Acidosis at Birth is Associated with Cerebral Palsy

Acidosis at Birth is Associated with Cerebral Palsy

A study shows that severe acidosis at birth is associated with adverse neonatal and two-year outcomes.

It is known that acidosis, a condition characterized by low pH levels (caused by high levels of acid) in body fluids, at birth is associated with an increased risk of adverse outcomes. But its exact relationship with subsequent encephalopathy (brain disease/damage) is not well understood.

So, in the study “Dose-dependent relationship between acidosis at birth and likelihood of death or cerebral palsy,” published in the journal Archives of Disease in Childhood-Fetal and Neonatal Edition, researchers aimed to establish the relationship between pH levels at birth, the clinical condition of infants, and the risk of neonatal encephalopathy, including cerebral palsy.

pH expresses the acidity or alkalinity of body fluids.

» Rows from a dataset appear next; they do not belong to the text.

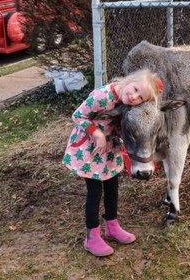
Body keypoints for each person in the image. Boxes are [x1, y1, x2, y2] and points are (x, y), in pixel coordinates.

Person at [62, 69, 164, 257]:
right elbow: (77, 116)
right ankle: (91, 236)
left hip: (109, 150)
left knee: (112, 187)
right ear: (128, 80)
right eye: (134, 89)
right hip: (91, 149)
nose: (133, 97)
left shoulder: (128, 102)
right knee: (95, 191)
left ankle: (112, 226)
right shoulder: (101, 96)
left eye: (140, 97)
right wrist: (97, 132)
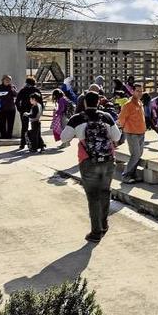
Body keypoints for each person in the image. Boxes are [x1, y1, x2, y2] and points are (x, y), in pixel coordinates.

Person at [60, 91, 122, 243]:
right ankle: (104, 224)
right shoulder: (106, 117)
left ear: (85, 103)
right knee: (105, 192)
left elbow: (63, 137)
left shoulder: (77, 118)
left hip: (88, 161)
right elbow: (117, 137)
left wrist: (77, 132)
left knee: (93, 196)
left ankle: (96, 231)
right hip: (108, 160)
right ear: (99, 102)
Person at [118, 83, 146, 184]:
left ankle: (133, 174)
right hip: (132, 133)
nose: (140, 93)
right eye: (137, 91)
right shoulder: (128, 105)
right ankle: (125, 175)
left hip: (141, 132)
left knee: (139, 154)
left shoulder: (140, 103)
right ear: (132, 91)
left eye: (141, 91)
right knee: (135, 155)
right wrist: (124, 128)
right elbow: (121, 119)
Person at [16, 77, 41, 150]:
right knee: (36, 128)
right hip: (35, 111)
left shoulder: (23, 90)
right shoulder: (36, 90)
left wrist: (20, 109)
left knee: (24, 127)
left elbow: (17, 101)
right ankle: (36, 144)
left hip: (24, 111)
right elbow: (40, 102)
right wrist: (40, 111)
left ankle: (22, 144)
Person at [0, 75, 18, 139]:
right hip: (1, 108)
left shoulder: (12, 87)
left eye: (9, 80)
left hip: (11, 108)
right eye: (6, 80)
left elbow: (16, 95)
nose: (8, 81)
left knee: (10, 123)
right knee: (2, 123)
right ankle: (3, 136)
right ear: (3, 80)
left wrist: (12, 89)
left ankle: (9, 136)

A pH 7 is considered neutral, while lower values are more acidic and higher values more alkaline/basic.

The study involved 506 infants who were delivered between 2005 and 2013. These patients were selected from a population of 56,574 infants.

Of the infants included in the study, 504 had an umbilical cord blood pH lower than 7 (meaning the blood is acidic — acidosis), and 223 had a base deficit higher or equal to 12 mmol/L. Acidosis is associated with a base deficit (lack of base to counteract the acidic environment).

Three of the infants died upon delivery and 21 died with a diagnosis of hypoxic-ischaemic encephalopathy (HIE). HIE also was reported later in 42 of the surviving infants.

Upon follow-up, there were 15 cases of cerebral palsy among infants who had been diagnosed with HIE. Researchers then investigated the link between adverse conditions and acidosis at birth.

The results showed that worsening acidosis was associated with poor condition at birth, the development of HIE and subsequent cerebral palsy.

Infants with lowest pH of 6.9-6.99, 6.8-6.89 and less than 6.8 had a risk of death or cerebral palsy of 3%, 10% and 40%, respectively. Infants with base deficit of 12-15.9, 16-19.9 and 20 mmol/L had a risk of death or cerebral palsy of 8%, 14% and 59%, respectively.

Taken together, the results indicate there is a dose-dependent association between acidosis at birth and adverse neonatal and neurodevelopmental outcomes.

Of note, the study examined only the effects of acidosis and did not examine other factors that might affect outcomes. “In this paper, we have only estimated the risk associated with the degree of acidosis. Other factors which might influence outcome such as hypoglycemia, intrauterine growth restriction and chorioamnionitis [intra-amniotic infection] were not studied” the researchers wrote.

More studies are needed to validate the link bewteen severe acidosis at birth and adverse neonatal outcomes, including HIE, cerebral palsy amd death.